If you have an Instagram account, you probably have already experimented with photo and video compositions without even really thinking about it. But having a true understanding of when and why to use those angles can make a huge difference in the flow and feel of your video.

So continuing on with our Video Basics Series, we’ve teamed up with Leef Parks to break down 10 Types of Camera Angles, and illustrate examples of each. Watch the video below, then keep scrolling to check out individual GIFs and explanations of each angle…

Camera Angles



And see more details on each type of camera angle:

Extreme Wide Shot

extreme wide

Contextualizes where you are, physically. Often shows off the location (of the event, workplace, city) where the video takes place.


Very Wide Shot

very wide

Notice how the location is still prevalent here but the subject is also visible.


Wide Shot

A wide camera angle shows the environment but with more emphasis on the subject, within the environment.


Medium/Mid Shot

medium shot

Aiming for a waist-up shot, this composition shows more details of the subject; including their body language and gestures.



Cowboy Shot

cowboy shot

Inspired by showing off the guns in western movies, the cowboy shot camera angle is from the knee up.


Close Up

close up shot

In a close-up, the subject’s face is highlighted. With this increased attention to detail, the audience can absorb the subject’s emotional reaction.


Extreme Close Up

extreme close up

Getting extremely close to your subject is the perfect way to show a lot of detail or heighten the emotion of a scene.


Over The Shoulder Shot

over the shoulder shot

Frames the subject by shooting from behind the person they are talking to. These are typically used in dialogue scenes and show a subject’s perspective, within the conversation.


Point of View Shot (POV)

point of view

Shows a subject’s perspective as though the audience is looking right through their eyes.


Reverse POV

reverse pov

Flips the point of view camera angle to show the subject from the reverse angle, including from an inanimate object like the classic fridge shot.


Got all that?

Now with your newfound knowledge, watch how in these videos the Mobile Film Crews for Almond Breeze and The International Travel College of New Zealand (both armed with iPhones) varied their compositions with a variety of different camera angles…
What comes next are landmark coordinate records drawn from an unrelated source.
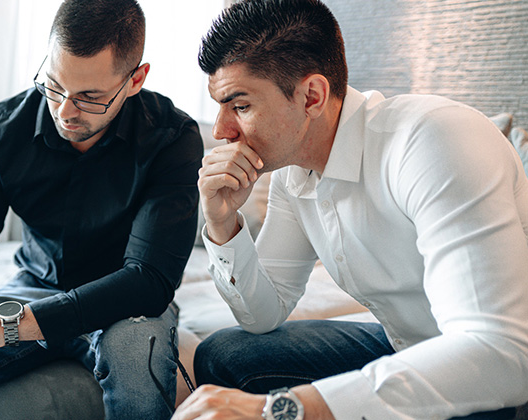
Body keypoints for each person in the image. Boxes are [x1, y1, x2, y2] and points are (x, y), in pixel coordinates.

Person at [172, 0, 528, 419]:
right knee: (226, 353)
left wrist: (286, 409)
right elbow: (262, 315)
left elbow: (501, 351)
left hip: (497, 368)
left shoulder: (434, 139)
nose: (221, 131)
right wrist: (221, 222)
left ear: (311, 96)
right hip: (409, 346)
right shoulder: (294, 174)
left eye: (241, 106)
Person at [0, 0, 202, 419]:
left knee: (137, 356)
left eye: (89, 97)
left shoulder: (173, 138)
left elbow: (149, 280)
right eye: (54, 84)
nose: (64, 111)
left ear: (136, 80)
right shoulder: (0, 130)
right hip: (32, 288)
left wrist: (14, 324)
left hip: (125, 303)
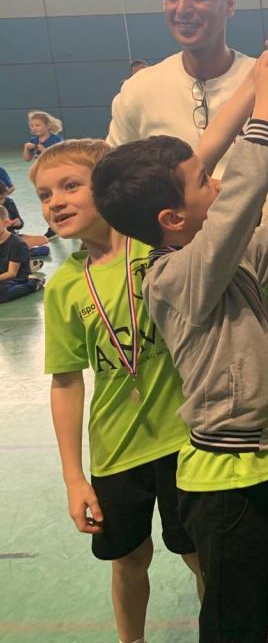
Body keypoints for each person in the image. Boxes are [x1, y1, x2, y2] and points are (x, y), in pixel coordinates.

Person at [92, 49, 268, 642]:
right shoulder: (173, 278)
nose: (215, 181)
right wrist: (264, 106)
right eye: (202, 181)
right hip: (224, 480)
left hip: (267, 458)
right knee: (232, 620)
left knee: (267, 596)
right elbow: (240, 199)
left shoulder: (225, 263)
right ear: (172, 218)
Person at [32, 140, 205, 642]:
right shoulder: (64, 285)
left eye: (70, 186)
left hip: (185, 440)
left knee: (199, 554)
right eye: (44, 194)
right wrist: (74, 478)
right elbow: (65, 381)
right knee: (128, 559)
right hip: (117, 450)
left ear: (109, 190)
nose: (55, 202)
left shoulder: (158, 248)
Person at [107, 0, 255, 176]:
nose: (182, 8)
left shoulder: (265, 81)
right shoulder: (138, 91)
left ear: (229, 4)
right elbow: (112, 178)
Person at [0, 204, 42, 303]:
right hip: (3, 275)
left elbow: (12, 273)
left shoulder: (16, 243)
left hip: (17, 278)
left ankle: (34, 283)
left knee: (2, 292)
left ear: (6, 223)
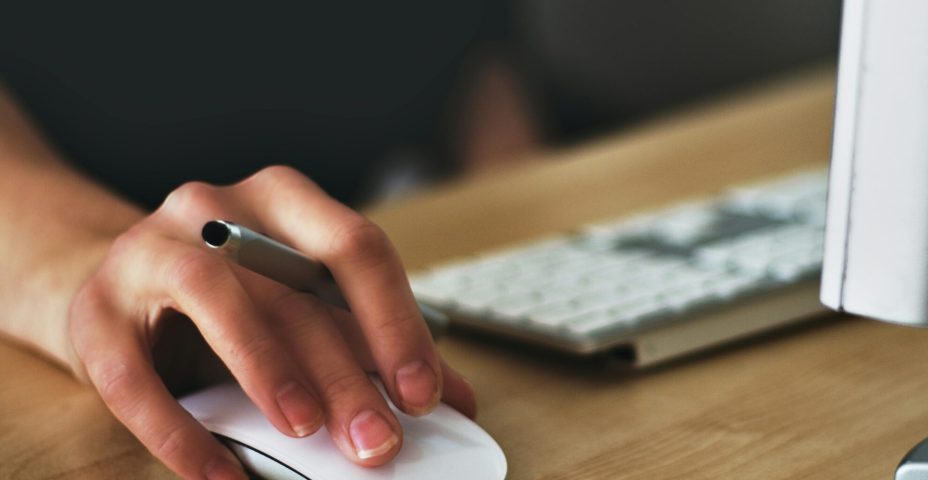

Examples of Camera Angles in Real EditMate Videos


Here, Almond Breeze had their Brand Ambassadors take mobile videos at a festival in Auckland, New Zealand. Note how the wide angle is used as an establishing shot detailing the location and an over-the-shoulder camera angle brings you right into the booth, making smoothies with the team.



In this video for The International Travel College of New Zealand, an ITC employee visited a former student at his job in Thailand and uploaded video clips of it to ITC’s Uploader. Note how the point-of-view camera angles have you (the viewer) driving through the jungle and riding an elephant!




See? Mixing up your camera angles is easy to do and keeps a video interesting to watch!